##### PASSAGE FOR REVIEW
BrokerDealers To Trade For Free in IEX Stock Exchange Proposal: The Death of Dark Pools?

As reported by Bradley Hope in today’s WSJ, upstart equities trading venue IEX, the “dark-pool buster” profiled in the Michael Lewis book “Flash Boys,” announced today a new market structure scheme that would provide commission-free execution for orders submitted by brokerdealers.

According to the proposal, which is “expected to be submitted imminently” to the U.S. Securities and Exchange Commission in connection with IEX’s plan to move from its current status as an ECN (electronic communications network) and towards becoming a full-blown stock exchange, broker-dealer orders would receive priority in the IEX order book, meaning those orders would jump to the top of the order book if the price to buy or sell a stock was at least equal to the prevailing orders entered by non broker-dealers aka buy-side investors that include high-frequency trading firms, mutual fund firms and retail investors. In addition to brokerdealer orders being provided priority over other same-priced orders sent to the platform by non BD’s, broker-dealers would be able to execute commission-free.

In a move that is purposefully intended to disrupt the current market structure status quo and challenge the viability of loosely-regulated and so-called “dark pools,” in which pricing transparency is purposefully hidden so as to mitigate gaming of orders submitted by large institutions, IEX is embracing an approach that has become widely-embraced in Canada’s equity marketplace, whose primary equities trading is administered by TMX Group, that country’s largest stock-exchange provider. Noted TMX Group CEO Thomas Kloet, “The virtue of having more bids and asks consolidated in a few order books, rather than scattered across dozens of venues [such as what takes place in US markets) makes markets more transparent and provides for greater price efficiency.”

The IEX proposal comes close on the heels of recent events in which dark-pool operators have been accused by regulators and law enforcement agencies of various charges, including accusations filed against Barclays PLC by New York State Attorney General which alleges Barclay’s misleads its clients about the way its dark pool favors high-tech “high frequency traders.” Barclay’s system “Barclays LX” was the industry’s largest dark pool used by a broad universe of investors and competing banks, until those charges were filed last month. Since that time, Barclay’s has supposedly experienced a large exodus of clients using their platform, presumably because of concerns they too will be on the receiving end of New York AG subpoenas.
##########
##### STUDY MATERIAL
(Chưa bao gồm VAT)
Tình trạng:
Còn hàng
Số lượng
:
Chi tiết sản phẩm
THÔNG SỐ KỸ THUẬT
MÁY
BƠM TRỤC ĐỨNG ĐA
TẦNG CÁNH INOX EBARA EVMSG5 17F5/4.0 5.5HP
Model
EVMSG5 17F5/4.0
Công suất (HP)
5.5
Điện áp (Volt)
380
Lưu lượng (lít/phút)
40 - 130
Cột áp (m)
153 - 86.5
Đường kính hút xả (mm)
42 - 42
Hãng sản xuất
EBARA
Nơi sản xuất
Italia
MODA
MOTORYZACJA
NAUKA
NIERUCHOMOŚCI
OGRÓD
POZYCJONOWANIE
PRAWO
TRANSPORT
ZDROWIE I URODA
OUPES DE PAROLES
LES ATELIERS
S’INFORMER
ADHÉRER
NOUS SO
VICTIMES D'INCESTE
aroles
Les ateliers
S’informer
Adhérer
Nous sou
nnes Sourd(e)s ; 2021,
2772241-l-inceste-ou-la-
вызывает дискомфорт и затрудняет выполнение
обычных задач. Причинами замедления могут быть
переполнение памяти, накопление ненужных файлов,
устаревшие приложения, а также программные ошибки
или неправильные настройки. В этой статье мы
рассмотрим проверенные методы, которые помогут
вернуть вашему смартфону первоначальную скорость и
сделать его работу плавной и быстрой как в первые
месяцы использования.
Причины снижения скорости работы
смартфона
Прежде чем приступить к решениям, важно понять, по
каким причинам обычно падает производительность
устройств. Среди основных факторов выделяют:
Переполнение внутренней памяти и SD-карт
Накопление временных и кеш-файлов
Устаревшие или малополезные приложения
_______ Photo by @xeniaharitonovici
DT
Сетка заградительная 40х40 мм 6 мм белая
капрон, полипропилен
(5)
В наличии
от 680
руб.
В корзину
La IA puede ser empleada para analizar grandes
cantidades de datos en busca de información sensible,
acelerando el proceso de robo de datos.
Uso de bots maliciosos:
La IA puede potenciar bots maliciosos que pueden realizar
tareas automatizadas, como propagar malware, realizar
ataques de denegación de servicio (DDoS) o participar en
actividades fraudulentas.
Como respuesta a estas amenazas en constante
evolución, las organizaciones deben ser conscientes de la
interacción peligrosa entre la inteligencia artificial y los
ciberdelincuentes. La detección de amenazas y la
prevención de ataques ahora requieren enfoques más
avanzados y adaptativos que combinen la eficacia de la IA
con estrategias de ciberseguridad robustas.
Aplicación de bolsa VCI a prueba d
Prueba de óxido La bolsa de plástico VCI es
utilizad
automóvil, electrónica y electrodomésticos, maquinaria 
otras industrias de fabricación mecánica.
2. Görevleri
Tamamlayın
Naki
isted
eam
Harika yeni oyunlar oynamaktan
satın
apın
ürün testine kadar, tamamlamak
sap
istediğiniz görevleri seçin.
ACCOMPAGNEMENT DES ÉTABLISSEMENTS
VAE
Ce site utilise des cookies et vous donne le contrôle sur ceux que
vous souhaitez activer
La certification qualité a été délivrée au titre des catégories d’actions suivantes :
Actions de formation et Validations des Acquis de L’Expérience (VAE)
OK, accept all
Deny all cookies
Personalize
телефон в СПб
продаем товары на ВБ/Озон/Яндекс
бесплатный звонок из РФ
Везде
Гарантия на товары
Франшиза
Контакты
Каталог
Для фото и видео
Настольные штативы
##########
## THE TASK
Retype the part of the IEX proposal article that opens with the words containing "BrokerDealers To Trade" and closes with "submitted by brokerdealers.".

## OUTPUT FOR THIS EXERCISE
BrokerDealers To Trade For Free in IEX Stock Exchange Proposal: The Death of Dark Pools?

As reported by Bradley Hope in today’s WSJ, upstart equities trading venue IEX, the “dark-pool buster” profiled in the Michael Lewis book “Flash Boys,” announced today a new market structure scheme that would provide commission-free execution for orders submitted by brokerdealers.